Manifests with absolute paths are not location-portable. A new ADR can introduce a path-normalization convention if portability becomes the dominant requirement.
Investigators may treat large deltas as quality judgments. The "Description is not evaluation" clause must be cited whenever the assumption surfaces.

Alternatives Considered¶

Embed the summary inside the comparative report. Rejected: couples ADR-0017's schema to ADR-0018's aggregation; a new metric would force a coupled bump.
Take two MCAPs directly in compare-belief (skip the summary step). Rejected: duplicates ADR-0016's alignment logic and hides the dependency.
Add ratios, percentiles, std, variance. Rejected: each adds a design decision (Bessel correction, percentile interpolation, etc.) that merits its own ADR. v1 holds the line at min/max/mean + deltas.
Cross-field correlations (e.g., covariance_vs_error_ratio).
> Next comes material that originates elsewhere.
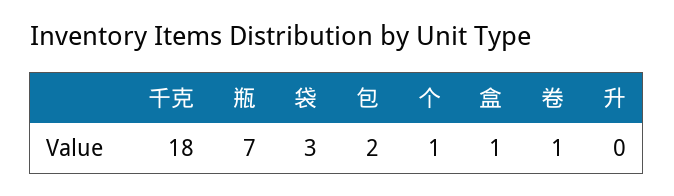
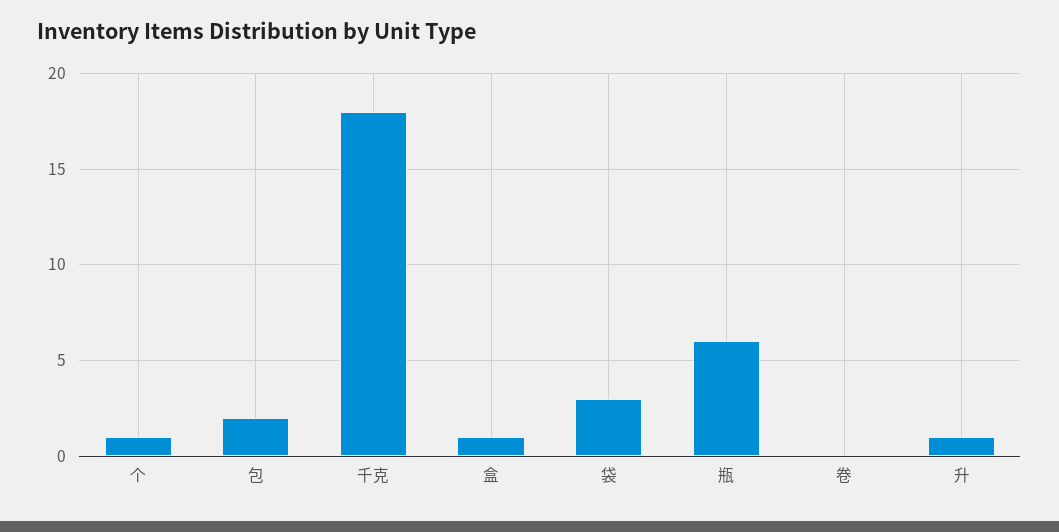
瓶: 7 -> 6
卷: 1 -> 0
升: 0 -> 1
Rejected: implies a relationship the comparative artifact is not authorized to describe.
Single combined artifact (summarize-belief produces both summary and provenance). Rejected: conflates two versioned contracts and breaks the separation between "facts about one run" and "comparison between runs".

Backward compatibility¶

Zero impact. New module, new public symbols, two new CLI subcommands. ADR-0013, ADR-0015, ADR-0016, ADR-0017 and their modules / CLIs are unchanged.